Was der Ministerrat jetzt beschlossen hat, ist aus meiner Sicht ein Hammer für die Wirtschaft in Deutschland und vor allem für uns in NordrheinWestfalen. Das wird uns noch sehr sauer aufstoßen.

(Beifall von der FDP)

Durch die Vollauktionierung der CO2-Zertifikate für die deutschen Stromerzeuger werden die Strompreise um bis zu 50 % steigen. Das können Sie drehen und wenden wie Sie wollen, das können Sie abstreiten. Es wird so kommen. Da sind sich alle Experten eigentlich einig. Für die Wirtschaft bedeutet das in Zeiten wie diesen Zusatzlasten von 10 bis 15 Milliarden € pro Jahr. Wir sind in einer der größten Wirtschaftskrisen, die wir erlebt haben. Wenn wir dann die Wirtschaft ohne Notwendigkeit mutwillig so zusätzlich belasten, kann ich nur sagen: Dümmer geht’s nimmer!
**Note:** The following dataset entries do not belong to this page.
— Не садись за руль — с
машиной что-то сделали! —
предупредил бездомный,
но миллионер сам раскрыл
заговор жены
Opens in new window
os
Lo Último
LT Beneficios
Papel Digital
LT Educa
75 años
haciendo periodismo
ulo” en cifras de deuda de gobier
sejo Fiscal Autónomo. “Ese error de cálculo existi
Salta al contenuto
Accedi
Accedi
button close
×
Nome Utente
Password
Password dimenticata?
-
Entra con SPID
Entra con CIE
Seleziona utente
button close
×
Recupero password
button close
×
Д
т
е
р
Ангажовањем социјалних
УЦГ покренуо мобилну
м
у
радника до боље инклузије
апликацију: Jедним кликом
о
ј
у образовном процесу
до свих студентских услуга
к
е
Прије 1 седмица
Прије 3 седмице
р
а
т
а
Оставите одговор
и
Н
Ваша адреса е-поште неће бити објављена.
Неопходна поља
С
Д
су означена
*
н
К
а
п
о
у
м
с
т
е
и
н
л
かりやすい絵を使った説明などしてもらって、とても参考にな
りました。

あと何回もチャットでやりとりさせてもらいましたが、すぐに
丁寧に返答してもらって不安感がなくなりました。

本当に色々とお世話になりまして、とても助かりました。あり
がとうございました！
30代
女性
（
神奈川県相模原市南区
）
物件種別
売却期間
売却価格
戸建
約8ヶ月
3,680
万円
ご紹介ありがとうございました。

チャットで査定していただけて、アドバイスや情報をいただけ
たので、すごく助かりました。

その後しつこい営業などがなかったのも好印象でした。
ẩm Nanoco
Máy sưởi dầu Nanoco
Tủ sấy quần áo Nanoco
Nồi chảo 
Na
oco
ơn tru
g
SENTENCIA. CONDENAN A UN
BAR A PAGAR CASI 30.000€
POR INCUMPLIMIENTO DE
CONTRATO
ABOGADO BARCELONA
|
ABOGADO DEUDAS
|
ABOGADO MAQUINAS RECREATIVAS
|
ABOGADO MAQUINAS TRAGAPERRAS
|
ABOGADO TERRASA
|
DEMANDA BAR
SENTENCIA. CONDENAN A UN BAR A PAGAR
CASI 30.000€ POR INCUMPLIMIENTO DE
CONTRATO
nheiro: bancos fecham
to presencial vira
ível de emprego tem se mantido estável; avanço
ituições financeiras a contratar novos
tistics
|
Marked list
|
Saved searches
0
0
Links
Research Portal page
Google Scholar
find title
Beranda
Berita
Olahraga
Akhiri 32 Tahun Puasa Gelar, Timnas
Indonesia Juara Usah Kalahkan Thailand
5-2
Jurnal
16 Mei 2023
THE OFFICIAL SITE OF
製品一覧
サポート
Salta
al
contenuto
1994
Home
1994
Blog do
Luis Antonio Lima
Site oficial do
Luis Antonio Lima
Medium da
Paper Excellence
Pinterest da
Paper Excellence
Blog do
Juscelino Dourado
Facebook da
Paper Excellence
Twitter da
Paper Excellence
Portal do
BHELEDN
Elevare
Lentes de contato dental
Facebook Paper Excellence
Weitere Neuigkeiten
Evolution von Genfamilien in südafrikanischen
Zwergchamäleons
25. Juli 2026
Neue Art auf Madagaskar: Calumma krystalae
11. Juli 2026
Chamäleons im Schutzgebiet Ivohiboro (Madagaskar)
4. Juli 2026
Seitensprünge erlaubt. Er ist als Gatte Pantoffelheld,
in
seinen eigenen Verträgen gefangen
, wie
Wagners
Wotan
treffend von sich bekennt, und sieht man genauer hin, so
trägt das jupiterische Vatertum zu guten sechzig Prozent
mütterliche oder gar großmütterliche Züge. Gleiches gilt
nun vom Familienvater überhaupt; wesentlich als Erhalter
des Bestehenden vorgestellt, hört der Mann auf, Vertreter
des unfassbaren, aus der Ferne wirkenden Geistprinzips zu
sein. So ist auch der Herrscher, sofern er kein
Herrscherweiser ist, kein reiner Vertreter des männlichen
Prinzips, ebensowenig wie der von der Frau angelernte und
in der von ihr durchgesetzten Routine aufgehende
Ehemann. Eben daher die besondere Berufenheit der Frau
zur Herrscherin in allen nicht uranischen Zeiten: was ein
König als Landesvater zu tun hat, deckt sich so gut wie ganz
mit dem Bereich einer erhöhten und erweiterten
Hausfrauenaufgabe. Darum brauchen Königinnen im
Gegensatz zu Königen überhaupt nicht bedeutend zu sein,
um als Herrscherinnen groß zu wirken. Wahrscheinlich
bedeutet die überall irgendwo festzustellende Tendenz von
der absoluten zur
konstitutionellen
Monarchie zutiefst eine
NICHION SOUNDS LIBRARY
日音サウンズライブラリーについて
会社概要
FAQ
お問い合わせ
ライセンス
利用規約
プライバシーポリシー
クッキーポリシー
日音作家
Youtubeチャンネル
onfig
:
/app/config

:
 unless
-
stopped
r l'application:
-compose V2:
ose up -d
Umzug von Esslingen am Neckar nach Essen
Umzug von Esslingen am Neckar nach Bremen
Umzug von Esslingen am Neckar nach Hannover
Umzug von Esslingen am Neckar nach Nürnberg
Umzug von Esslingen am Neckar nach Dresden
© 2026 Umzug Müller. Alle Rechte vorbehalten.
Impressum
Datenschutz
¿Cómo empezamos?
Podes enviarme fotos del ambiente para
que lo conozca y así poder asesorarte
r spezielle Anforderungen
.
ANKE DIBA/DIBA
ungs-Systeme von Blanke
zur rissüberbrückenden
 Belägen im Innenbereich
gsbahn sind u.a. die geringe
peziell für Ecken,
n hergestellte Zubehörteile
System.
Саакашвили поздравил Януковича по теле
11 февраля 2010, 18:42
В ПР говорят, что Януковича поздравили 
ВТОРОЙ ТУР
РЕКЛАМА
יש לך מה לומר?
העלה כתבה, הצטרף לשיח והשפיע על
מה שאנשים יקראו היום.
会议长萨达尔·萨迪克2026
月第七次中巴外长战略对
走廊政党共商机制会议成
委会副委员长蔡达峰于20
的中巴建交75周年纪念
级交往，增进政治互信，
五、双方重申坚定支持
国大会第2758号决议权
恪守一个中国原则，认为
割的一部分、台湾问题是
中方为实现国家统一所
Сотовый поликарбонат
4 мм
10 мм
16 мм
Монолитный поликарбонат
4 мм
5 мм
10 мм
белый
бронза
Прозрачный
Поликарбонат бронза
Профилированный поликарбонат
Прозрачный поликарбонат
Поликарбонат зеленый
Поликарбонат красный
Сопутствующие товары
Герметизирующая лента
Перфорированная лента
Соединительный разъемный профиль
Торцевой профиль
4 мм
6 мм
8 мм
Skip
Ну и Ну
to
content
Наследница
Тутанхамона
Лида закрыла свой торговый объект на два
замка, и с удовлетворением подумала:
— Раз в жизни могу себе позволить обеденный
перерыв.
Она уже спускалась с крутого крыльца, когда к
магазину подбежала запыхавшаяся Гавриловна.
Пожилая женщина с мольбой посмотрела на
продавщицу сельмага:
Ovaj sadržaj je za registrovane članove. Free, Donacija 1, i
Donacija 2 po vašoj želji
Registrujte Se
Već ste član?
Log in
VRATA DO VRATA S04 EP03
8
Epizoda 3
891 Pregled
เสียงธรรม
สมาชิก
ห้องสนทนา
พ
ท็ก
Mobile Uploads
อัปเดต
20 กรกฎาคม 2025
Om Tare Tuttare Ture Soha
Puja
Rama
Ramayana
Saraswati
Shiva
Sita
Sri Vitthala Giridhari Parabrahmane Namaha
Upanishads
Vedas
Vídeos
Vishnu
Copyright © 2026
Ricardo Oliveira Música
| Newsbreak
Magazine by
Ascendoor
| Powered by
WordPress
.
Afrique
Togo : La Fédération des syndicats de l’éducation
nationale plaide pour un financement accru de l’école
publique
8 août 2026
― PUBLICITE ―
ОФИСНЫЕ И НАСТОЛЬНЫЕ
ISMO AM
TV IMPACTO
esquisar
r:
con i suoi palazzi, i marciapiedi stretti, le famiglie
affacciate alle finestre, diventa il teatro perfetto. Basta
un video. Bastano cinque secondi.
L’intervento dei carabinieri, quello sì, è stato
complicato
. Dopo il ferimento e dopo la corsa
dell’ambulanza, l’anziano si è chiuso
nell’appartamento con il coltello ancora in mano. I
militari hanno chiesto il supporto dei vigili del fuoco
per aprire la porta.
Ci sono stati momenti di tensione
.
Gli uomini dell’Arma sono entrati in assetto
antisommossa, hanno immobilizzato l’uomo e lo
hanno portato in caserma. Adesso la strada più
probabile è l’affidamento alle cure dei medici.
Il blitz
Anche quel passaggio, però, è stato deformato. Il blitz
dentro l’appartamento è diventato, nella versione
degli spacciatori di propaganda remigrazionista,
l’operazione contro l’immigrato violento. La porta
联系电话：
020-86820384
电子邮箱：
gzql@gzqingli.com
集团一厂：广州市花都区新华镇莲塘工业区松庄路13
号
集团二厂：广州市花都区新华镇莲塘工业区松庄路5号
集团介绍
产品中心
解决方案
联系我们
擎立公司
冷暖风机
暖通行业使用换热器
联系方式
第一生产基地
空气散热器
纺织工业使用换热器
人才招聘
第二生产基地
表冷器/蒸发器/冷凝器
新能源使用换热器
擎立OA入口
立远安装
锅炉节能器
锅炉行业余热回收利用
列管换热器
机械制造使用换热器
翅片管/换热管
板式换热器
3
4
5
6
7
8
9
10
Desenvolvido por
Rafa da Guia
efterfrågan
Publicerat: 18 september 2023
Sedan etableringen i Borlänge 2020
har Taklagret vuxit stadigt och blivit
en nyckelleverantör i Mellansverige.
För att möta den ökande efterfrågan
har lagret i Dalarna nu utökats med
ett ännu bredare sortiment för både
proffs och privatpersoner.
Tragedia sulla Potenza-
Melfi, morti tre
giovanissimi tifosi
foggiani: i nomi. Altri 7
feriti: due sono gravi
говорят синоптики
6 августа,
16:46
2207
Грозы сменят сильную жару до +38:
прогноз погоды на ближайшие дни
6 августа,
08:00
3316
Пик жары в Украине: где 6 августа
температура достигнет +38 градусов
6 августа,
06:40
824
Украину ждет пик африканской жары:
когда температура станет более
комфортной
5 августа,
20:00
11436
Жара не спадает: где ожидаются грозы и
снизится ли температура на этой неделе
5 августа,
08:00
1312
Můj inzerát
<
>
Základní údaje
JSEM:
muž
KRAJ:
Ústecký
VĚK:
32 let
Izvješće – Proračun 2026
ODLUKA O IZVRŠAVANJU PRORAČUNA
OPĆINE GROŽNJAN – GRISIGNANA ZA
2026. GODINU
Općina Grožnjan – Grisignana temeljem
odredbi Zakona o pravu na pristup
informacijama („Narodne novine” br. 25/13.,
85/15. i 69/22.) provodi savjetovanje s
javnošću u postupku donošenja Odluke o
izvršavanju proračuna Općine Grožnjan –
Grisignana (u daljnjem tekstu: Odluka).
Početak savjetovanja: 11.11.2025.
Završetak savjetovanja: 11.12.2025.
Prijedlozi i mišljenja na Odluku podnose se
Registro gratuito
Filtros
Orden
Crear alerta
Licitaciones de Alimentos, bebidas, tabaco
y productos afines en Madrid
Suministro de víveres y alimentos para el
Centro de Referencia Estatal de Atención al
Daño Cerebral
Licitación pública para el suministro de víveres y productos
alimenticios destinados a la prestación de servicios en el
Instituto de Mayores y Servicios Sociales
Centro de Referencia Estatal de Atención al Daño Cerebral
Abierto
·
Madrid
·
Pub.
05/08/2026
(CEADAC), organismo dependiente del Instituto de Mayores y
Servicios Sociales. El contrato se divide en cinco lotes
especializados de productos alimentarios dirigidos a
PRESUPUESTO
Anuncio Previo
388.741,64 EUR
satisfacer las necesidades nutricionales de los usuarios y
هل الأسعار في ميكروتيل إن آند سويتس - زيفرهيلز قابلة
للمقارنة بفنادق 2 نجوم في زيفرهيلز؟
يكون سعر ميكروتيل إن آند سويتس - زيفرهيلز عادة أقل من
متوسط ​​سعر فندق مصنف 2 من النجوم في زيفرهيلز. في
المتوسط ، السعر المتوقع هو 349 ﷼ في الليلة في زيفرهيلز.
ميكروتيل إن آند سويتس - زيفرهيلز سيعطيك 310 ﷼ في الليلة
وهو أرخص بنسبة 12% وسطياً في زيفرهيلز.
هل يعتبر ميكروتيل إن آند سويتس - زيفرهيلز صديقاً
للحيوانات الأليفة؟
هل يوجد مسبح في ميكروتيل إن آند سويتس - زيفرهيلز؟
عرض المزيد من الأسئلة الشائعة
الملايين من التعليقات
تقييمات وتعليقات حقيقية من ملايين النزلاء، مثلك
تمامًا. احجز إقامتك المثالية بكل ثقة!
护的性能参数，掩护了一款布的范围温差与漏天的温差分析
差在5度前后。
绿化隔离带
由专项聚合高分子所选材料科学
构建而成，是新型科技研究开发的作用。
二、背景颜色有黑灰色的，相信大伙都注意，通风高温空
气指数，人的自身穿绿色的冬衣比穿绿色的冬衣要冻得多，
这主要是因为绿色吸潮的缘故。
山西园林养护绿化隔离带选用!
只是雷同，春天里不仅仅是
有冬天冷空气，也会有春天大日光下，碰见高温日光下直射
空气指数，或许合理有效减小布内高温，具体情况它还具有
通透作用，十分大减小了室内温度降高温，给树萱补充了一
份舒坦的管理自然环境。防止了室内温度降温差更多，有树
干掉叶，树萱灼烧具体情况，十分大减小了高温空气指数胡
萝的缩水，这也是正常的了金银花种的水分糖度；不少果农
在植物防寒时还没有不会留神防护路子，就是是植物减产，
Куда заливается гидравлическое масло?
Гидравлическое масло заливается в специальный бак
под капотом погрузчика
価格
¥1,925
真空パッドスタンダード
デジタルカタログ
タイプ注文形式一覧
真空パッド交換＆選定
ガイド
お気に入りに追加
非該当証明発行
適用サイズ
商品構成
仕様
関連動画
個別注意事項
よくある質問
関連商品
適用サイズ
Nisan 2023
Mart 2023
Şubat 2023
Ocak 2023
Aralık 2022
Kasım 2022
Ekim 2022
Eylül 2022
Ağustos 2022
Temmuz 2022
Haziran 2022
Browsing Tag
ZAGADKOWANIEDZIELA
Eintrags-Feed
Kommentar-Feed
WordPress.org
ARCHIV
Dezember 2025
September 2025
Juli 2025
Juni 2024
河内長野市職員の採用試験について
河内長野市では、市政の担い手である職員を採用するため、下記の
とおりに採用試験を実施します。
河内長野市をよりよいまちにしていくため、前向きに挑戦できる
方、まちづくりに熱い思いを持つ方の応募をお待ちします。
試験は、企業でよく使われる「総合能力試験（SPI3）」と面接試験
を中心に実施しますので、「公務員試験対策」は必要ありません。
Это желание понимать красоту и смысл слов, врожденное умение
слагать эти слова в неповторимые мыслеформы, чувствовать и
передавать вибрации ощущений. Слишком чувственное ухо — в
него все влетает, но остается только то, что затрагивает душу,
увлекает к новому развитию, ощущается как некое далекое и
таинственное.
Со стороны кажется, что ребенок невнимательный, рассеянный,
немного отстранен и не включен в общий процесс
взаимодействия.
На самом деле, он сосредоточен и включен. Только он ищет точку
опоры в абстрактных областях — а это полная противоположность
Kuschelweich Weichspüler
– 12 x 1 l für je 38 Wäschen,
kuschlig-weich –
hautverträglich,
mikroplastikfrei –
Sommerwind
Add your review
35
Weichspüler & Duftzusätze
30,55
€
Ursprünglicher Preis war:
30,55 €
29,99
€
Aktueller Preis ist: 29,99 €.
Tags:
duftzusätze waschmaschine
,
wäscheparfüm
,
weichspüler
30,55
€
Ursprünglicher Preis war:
Liebe Kolleginnen und Kollegen, die Herren Sarkozy und Barroso wollen sich für die Weltklimakonferenz in Kopenhagen profilieren und wir sollen zahlen. Es ist schön, wenn Europa Vorreiter sein will

(Zuruf von Norbert Römer [SPD])

oder sein soll – dagegen habe ich auch nichts –, aber dann bitte gleichmäßige Lastenverteilung!